When Takeovers Turn Into Makeovers

WHOEVER said that the more things change, the more they stay the same hadn't reckoned with mergers and takeovers.

Customers visiting Gump's, one of San Francisco's most loved institutions, are finding unsettling changes these days. In the luxury retailer's windows, small signs announce a clearance sale. On the first floor, display cases that once held magnificent jewelry - jade, emeralds, freshwater pearls - now stand almost empty. A similar barrenness characterizes the third floor, formerly filled with handsome furniture, lamps, and Asian antiques.

What the signs in the window don't explain is that this legendary store, which for seven generations has been synonymous with San Francisco, has been bought for an estimated $10 million by Horn & Hardart, a New Jersey company that once ran New York's Automat restaurants and now distributes mail-order catalogs.

To loyal Gump's fans, news of the sale can produce the same shock they experienced in 1978 when they heard that Avon was buying Tiffany's. At least that store still looks the same as it did when Audrey Hepburn strolled through it three decades ago in "Breakfast at Tiffany's." But here at the "Tiffany's of the West," as Gump's is known in the industry, major changes seem inevitable as new owners discontinue some of the traditional product lines that have always formed the heart of its business.

On the first day of the store's big sale three weeks ago, one customer told a local reporter, "I'm afraid this store will never be the same. It's too bad. The world is going K mart. You can't fight it." Last week customers and sales clerks alike still seemed shaken. Two well-dressed women, standing at a clearance table, looked visibly distressed as they asked a clerk, "Is it true the whole store is closing?" (No.)

What is true, sadly, is that 180 employees will be laid off. They can reapply, but no one knows how many will be rehired. Horn & Hardart has announced plans for "a downsizing" at the store, which has been plagued by losses in recent years.

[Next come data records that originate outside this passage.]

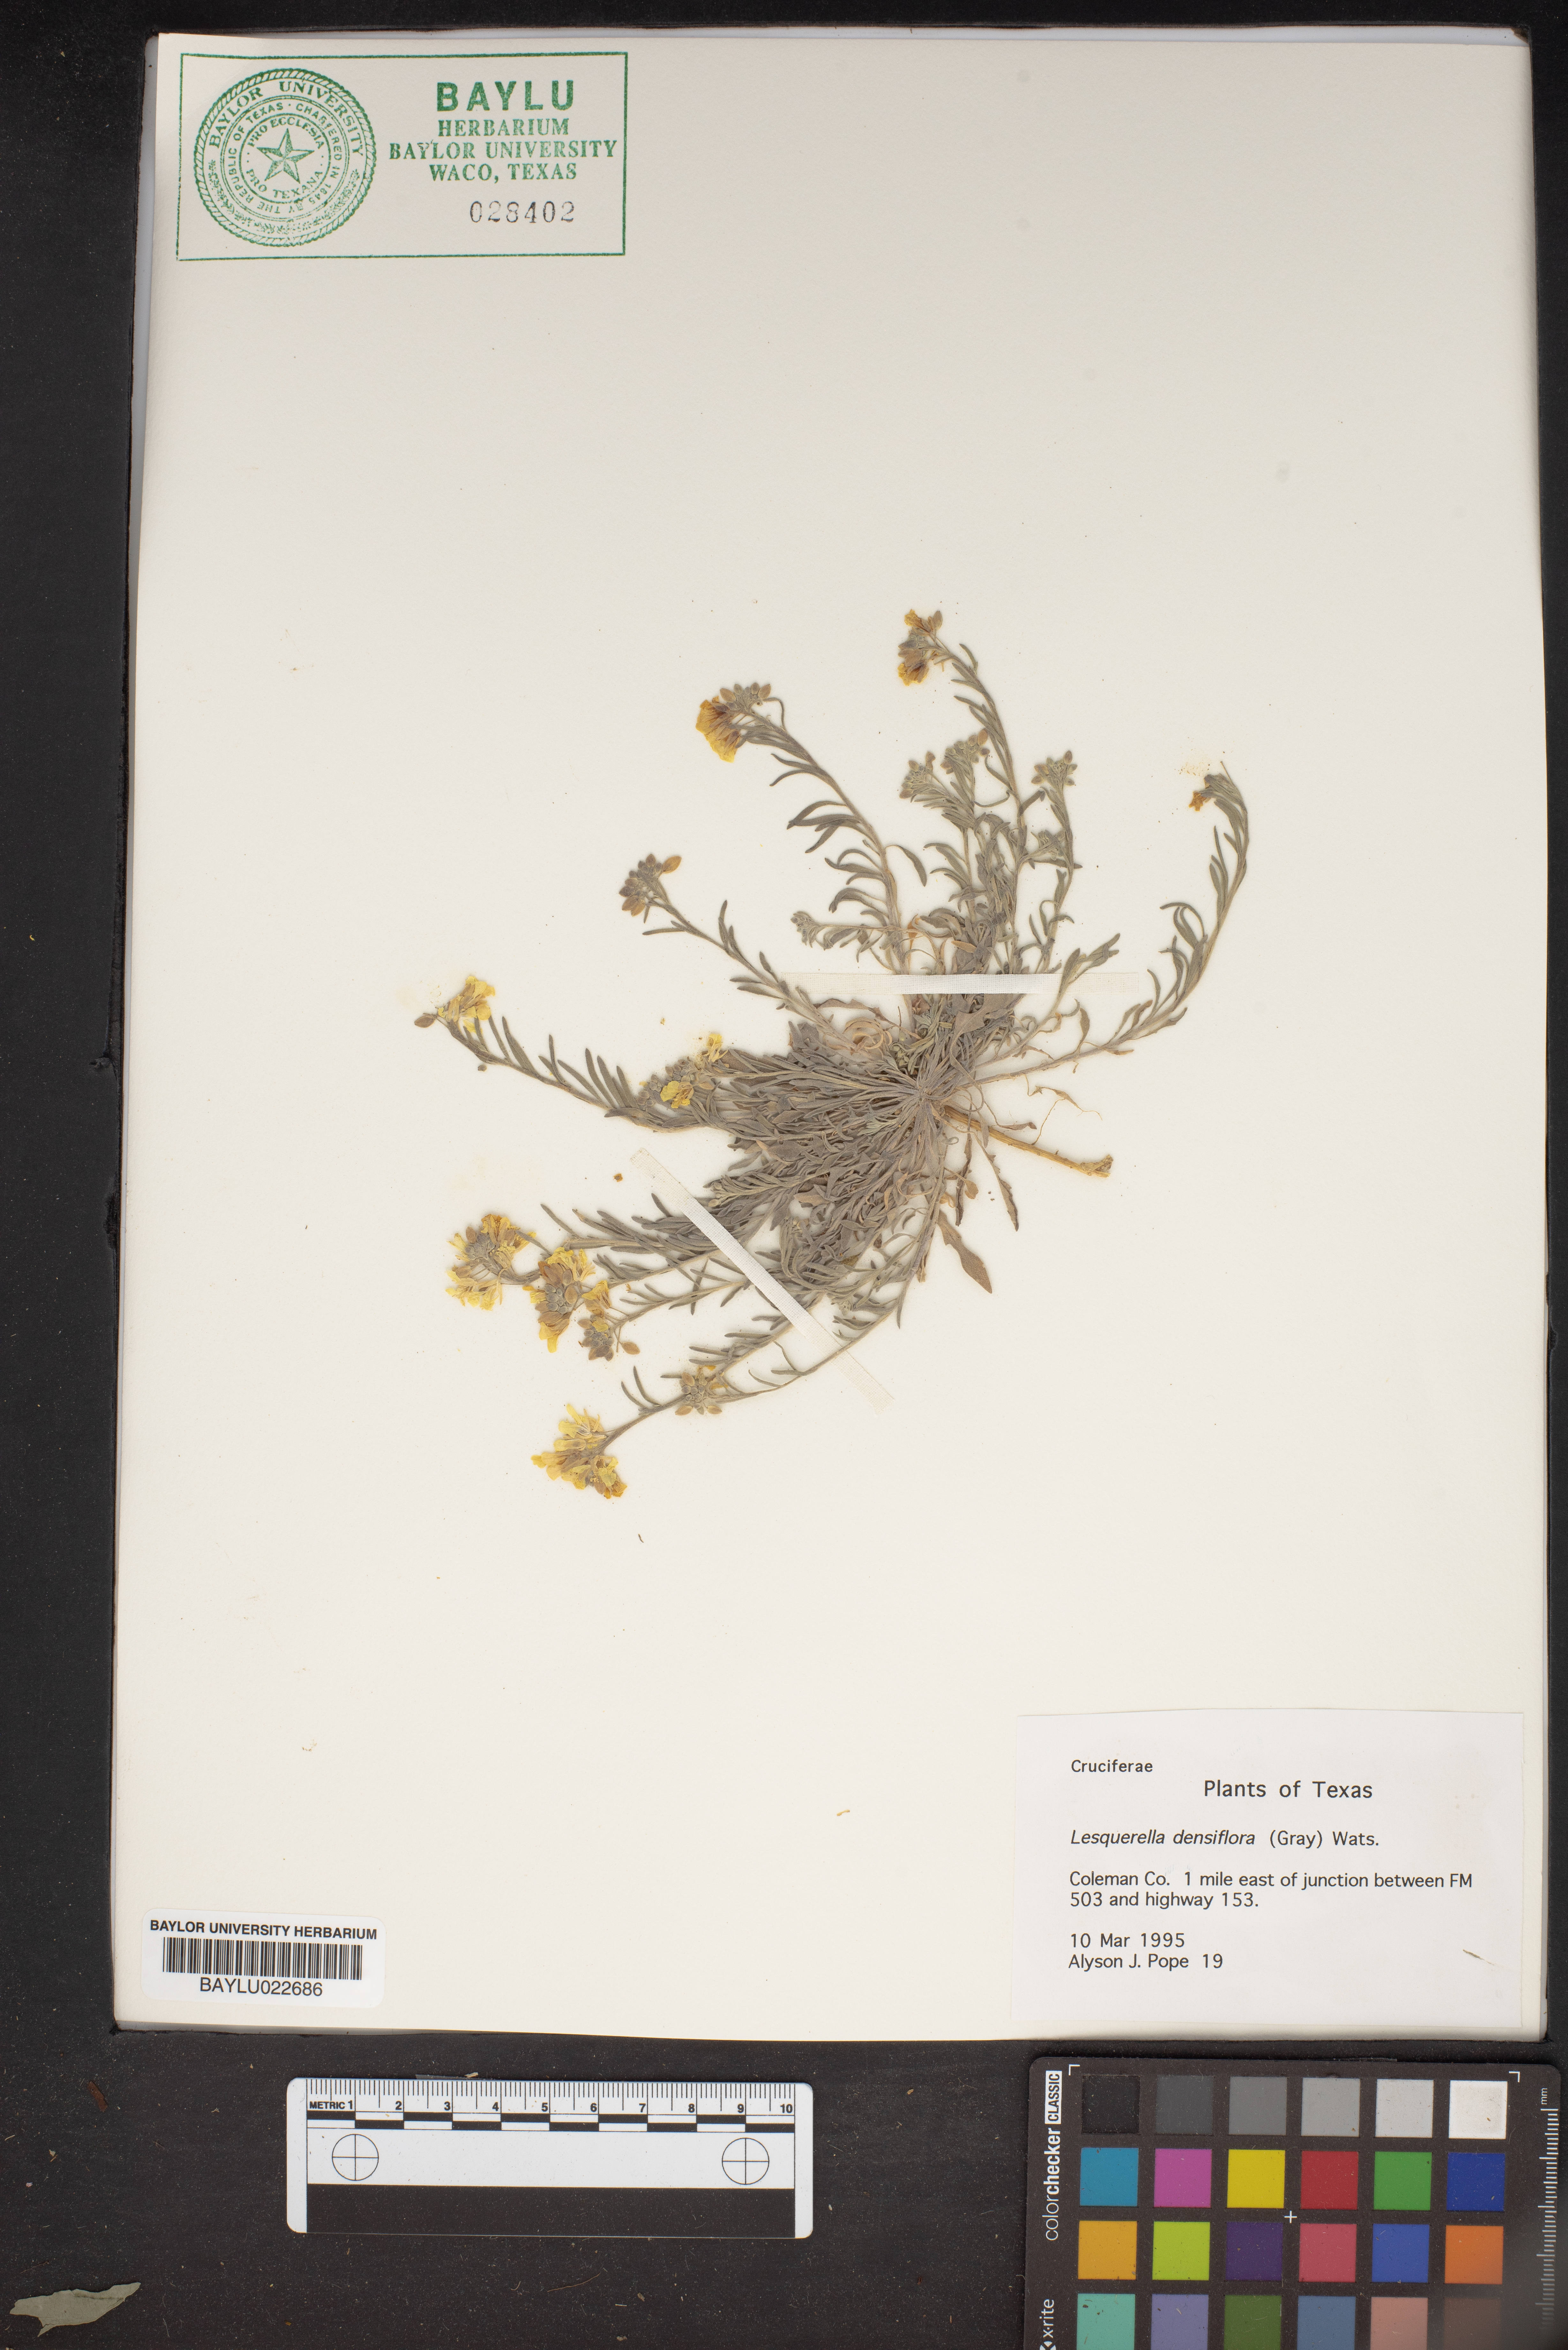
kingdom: Plantae
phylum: Tracheophyta
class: Magnoliopsida
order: Brassicales
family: Brassicaceae
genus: Physaria
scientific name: Physaria densiflora
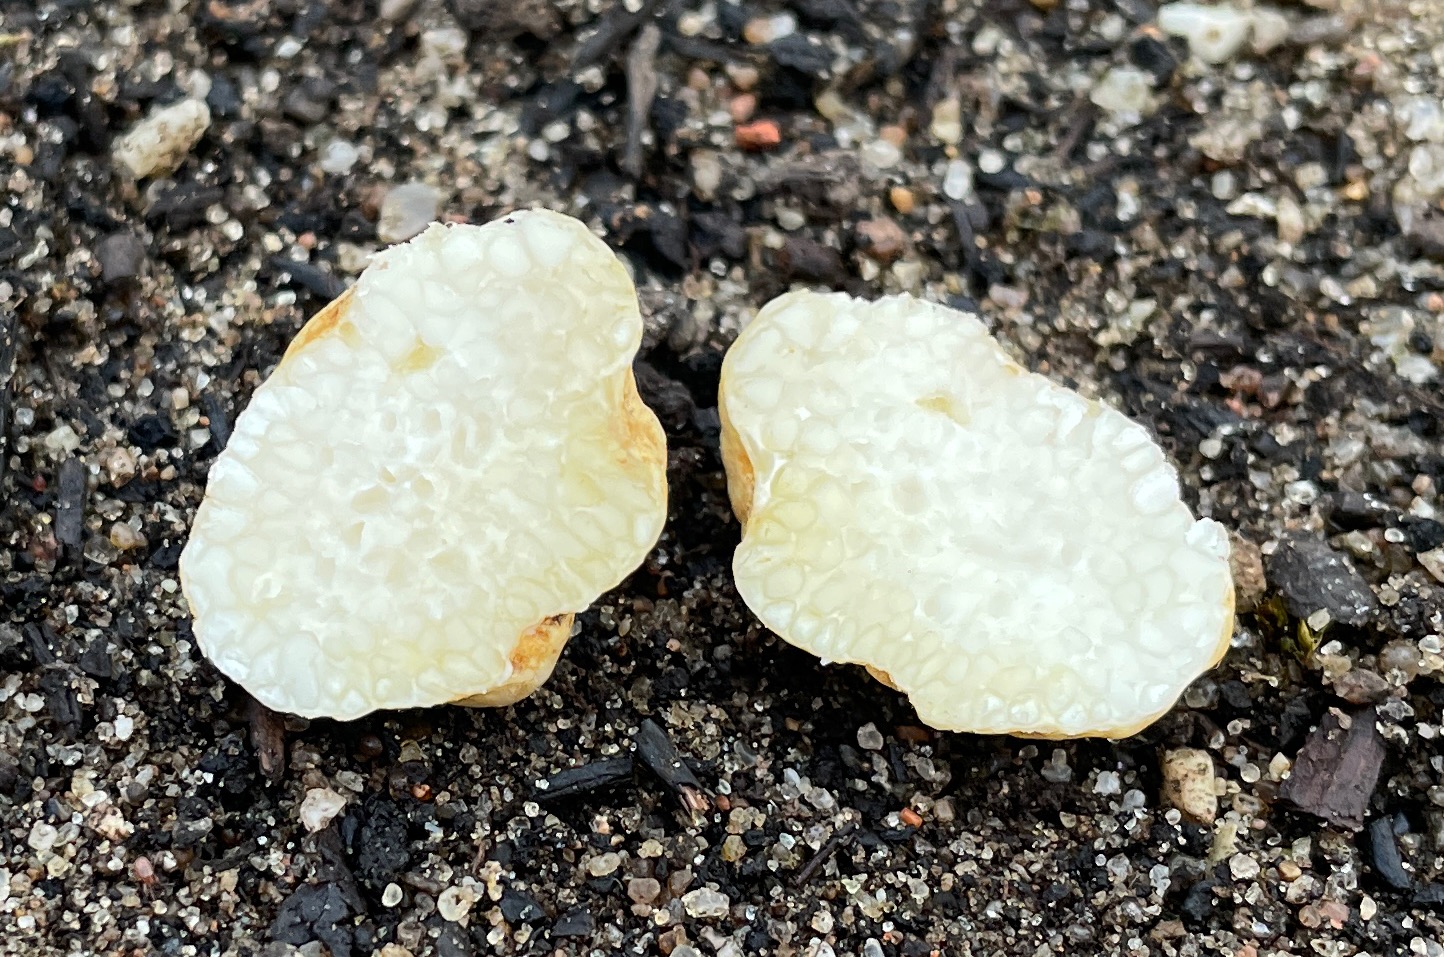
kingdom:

Eras end regularly these days. That is not always bad - change has its virtues. But what is happening at places like Gump's symbolizes a seismic shift in retailing - a homogenization as family-owned stores get swallowed up by huge firms. Gump's itself has been owned by a Tokyo conglomerate since 1989.

Once upon a time, businesses were run by people intimately connected with the products they sold. In the case of Gump's, it was A. L. Gump, a son of the founder, who indulged his love for Oriental art by stocking his store with beautiful and exotic artifacts.

Now family-owned stores appear to be an endangered species. It takes a corporate family tree to keep track of parent companies and their widely scattered offspring. With the malling of America, one mall becomes almost indistinguishable from another, each filled with chain stores offering identical goods.

How remotely can mind and heart and body distance themselves from an enterprise without damaging that enterprise? Can the agri-businessmen operating in three-piece suits from a city skyscraper, watching their crops grow as dollar signs on a computer screen, ever know what a farmer knows with the dirt under his fingernails, smelling his crop? And can the financiers who now run publishing companies ever understand the book business the way the tweedy editors they have replaced do?

The merger-magicians buy a bakery, hire an ad agency to write copy praising old-fashioned pure ingredients, and employ an actor to twang about bakin' with a little bit of love. But could the new moguls bake a corn muffin if their lives depended on it?

As the marketplace grows daily more abstract, with the focus on spreadsheets rather than the goods themselves, the old hands-on connections are being lost between manufacturers and their products, between sellers and buyers. Manufacture by automation, shopping by interactive TV - this is the promise of the future. The supposition is: Who needs to meet the customers face to face when your computers can interface? Maybe. But first, somebody should check it out with the customers at Gump's and a thousand ot her stores who feel they have lost their store.